> Dataset content:
-*-
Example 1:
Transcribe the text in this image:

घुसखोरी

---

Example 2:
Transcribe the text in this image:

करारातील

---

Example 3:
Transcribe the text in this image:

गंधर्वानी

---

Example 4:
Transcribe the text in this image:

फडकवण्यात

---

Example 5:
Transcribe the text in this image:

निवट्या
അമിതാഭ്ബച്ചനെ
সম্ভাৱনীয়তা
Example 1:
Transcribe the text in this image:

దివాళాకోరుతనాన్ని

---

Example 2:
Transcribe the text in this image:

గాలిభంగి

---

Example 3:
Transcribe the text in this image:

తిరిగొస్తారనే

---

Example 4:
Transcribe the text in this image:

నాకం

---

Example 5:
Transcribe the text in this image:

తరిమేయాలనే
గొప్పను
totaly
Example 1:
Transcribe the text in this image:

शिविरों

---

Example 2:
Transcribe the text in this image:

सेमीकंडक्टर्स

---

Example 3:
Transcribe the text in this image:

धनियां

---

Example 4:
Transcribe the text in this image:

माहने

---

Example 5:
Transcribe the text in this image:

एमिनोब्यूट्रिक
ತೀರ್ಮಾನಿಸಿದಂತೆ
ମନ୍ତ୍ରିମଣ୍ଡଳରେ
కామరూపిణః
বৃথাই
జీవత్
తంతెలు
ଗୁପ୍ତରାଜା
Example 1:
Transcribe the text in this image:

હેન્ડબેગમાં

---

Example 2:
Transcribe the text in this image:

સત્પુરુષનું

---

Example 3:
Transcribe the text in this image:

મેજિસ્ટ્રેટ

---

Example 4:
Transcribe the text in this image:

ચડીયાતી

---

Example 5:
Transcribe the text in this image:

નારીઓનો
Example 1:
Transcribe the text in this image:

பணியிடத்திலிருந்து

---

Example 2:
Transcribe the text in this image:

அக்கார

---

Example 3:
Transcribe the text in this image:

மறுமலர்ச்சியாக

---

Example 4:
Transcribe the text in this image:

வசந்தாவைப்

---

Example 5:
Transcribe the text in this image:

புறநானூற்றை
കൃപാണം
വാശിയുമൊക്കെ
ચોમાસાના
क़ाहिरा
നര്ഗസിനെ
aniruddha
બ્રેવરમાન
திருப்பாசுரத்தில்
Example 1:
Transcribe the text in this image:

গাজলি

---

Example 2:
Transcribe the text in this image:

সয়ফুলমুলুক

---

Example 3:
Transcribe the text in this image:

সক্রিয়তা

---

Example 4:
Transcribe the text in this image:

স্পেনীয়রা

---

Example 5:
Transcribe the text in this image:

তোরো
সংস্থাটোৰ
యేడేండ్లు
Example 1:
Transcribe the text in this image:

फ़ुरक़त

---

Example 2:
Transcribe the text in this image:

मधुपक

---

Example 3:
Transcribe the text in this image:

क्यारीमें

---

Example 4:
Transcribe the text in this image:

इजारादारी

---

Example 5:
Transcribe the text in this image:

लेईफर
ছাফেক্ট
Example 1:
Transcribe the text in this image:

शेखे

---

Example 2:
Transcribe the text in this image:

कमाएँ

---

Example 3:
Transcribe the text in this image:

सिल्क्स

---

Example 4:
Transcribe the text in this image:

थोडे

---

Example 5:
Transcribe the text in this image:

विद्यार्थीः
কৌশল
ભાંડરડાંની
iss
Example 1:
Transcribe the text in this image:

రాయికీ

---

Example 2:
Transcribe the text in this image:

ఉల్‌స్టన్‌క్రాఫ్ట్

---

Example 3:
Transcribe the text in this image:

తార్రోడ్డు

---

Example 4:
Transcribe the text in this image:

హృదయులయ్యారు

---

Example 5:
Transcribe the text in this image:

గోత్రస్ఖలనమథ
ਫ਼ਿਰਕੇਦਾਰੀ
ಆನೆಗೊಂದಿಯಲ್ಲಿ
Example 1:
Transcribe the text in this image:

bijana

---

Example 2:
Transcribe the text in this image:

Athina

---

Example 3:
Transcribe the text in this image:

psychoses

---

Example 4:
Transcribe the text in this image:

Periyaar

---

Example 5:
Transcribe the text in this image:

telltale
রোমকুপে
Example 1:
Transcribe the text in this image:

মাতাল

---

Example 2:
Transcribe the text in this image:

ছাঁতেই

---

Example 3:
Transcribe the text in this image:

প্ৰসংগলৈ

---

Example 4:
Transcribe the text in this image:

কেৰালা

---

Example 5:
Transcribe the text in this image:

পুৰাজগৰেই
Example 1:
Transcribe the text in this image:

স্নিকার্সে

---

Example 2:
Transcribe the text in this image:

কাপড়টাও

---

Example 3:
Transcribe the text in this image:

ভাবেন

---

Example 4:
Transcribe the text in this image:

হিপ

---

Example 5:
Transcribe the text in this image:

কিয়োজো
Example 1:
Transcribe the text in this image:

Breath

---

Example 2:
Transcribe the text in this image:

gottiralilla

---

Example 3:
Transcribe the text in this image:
-*-
> Activity: Write the listing out again, exactly as it reads.

> Result of the task:
Example 1:
Transcribe the text in this image:

घुसखोरी

---

Example 2:
Transcribe the text in this image:

करारातील

---

Example 3:
Transcribe the text in this image:

गंधर्वानी

---

Example 4:
Transcribe the text in this image:

फडकवण्यात

---

Example 5:
Transcribe the text in this image:

निवट्या
അമിതാഭ്ബച്ചനെ
সম্ভাৱনীয়তা
Example 1:
Transcribe the text in this image:

దివాళాకోరుతనాన్ని

---

Example 2:
Transcribe the text in this image:

గాలిభంగి

---

Example 3:
Transcribe the text in this image:

తిరిగొస్తారనే

---

Example 4:
Transcribe the text in this image:

నాకం

---

Example 5:
Transcribe the text in this image:

తరిమేయాలనే
గొప్పను
totaly
Example 1:
Transcribe the text in this image:

शिविरों

---

Example 2:
Transcribe the text in this image:

सेमीकंडक्टर्स

---

Example 3:
Transcribe the text in this image:

धनियां

---

Example 4:
Transcribe the text in this image:

माहने

---

Example 5:
Transcribe the text in this image:

एमिनोब्यूट्रिक
ತೀರ್ಮಾನಿಸಿದಂತೆ
ମନ୍ତ୍ରିମଣ୍ଡଳରେ
కామరూపిణః
বৃথাই
జీవత్
తంతెలు
ଗୁପ୍ତରାଜା
Example 1:
Transcribe the text in this image:

હેન્ડબેગમાં

---

Example 2:
Transcribe the text in this image:

સત્પુરુષનું

---

Example 3:
Transcribe the text in this image:

મેજિસ્ટ્રેટ

---

Example 4:
Transcribe the text in this image:

ચડીયાતી

---

Example 5:
Transcribe the text in this image:

નારીઓનો
Example 1:
Transcribe the text in this image:

பணியிடத்திலிருந்து

---

Example 2:
Transcribe the text in this image:

அக்கார

---

Example 3:
Transcribe the text in this image:

மறுமலர்ச்சியாக

---

Example 4:
Transcribe the text in this image:

வசந்தாவைப்

---

Example 5:
Transcribe the text in this image:

புறநானூற்றை
കൃപാണം
വാശിയുമൊക്കെ
ચોમાસાના
क़ाहिरा
നര്ഗസിനെ
aniruddha
બ્રેવરમાન
திருப்பாசுரத்தில்
Example 1:
Transcribe the text in this image:

গাজলি

---

Example 2:
Transcribe the text in this image:

সয়ফুলমুলুক

---

Example 3:
Transcribe the text in this image:

সক্রিয়তা

---

Example 4:
Transcribe the text in this image:

স্পেনীয়রা

---

Example 5:
Transcribe the text in this image:

তোরো
সংস্থাটোৰ
యేడేండ్లు
Example 1:
Transcribe the text in this image:

फ़ुरक़त

---

Example 2:
Transcribe the text in this image:

मधुपक

---

Example 3:
Transcribe the text in this image:

क्यारीमें

---

Example 4:
Transcribe the text in this image:

इजारादारी

---

Example 5:
Transcribe the text in this image:

लेईफर
ছাফেক্ট
Example 1:
Transcribe the text in this image:

शेखे

---

Example 2:
Transcribe the text in this image:

कमाएँ

---

Example 3:
Transcribe the text in this image:

सिल्क्स

---

Example 4:
Transcribe the text in this image:

थोडे

---

Example 5:
Transcribe the text in this image:

विद्यार्थीः
কৌশল
ભાંડરડાંની
iss
Example 1:
Transcribe the text in this image:

రాయికీ

---

Example 2:
Transcribe the text in this image:

ఉల్‌స్టన్‌క్రాఫ్ట్

---

Example 3:
Transcribe the text in this image:

తార్రోడ్డు

---

Example 4:
Transcribe the text in this image:

హృదయులయ్యారు

---

Example 5:
Transcribe the text in this image:

గోత్రస్ఖలనమథ
ਫ਼ਿਰਕੇਦਾਰੀ
ಆನೆಗೊಂದಿಯಲ್ಲಿ
Example 1:
Transcribe the text in this image:

bijana

---

Example 2:
Transcribe the text in this image:

Athina

---

Example 3:
Transcribe the text in this image:

psychoses

---

Example 4:
Transcribe the text in this image:

Periyaar

---

Example 5:
Transcribe the text in this image:

telltale
রোমকুপে
Example 1:
Transcribe the text in this image:

মাতাল

---

Example 2:
Transcribe the text in this image:

ছাঁতেই

---

Example 3:
Transcribe the text in this image:

প্ৰসংগলৈ

---

Example 4:
Transcribe the text in this image:

কেৰালা

---

Example 5:
Transcribe the text in this image:

পুৰাজগৰেই
Example 1:
Transcribe the text in this image:

স্নিকার্সে

---

Example 2:
Transcribe the text in this image:

কাপড়টাও

---

Example 3:
Transcribe the text in this image:

ভাবেন

---

Example 4:
Transcribe the text in this image:

হিপ

---

Example 5:
Transcribe the text in this image:

কিয়োজো
Example 1:
Transcribe the text in this image:

Breath

---

Example 2:
Transcribe the text in this image:

gottiralilla

---

Example 3:
Transcribe the text in this image:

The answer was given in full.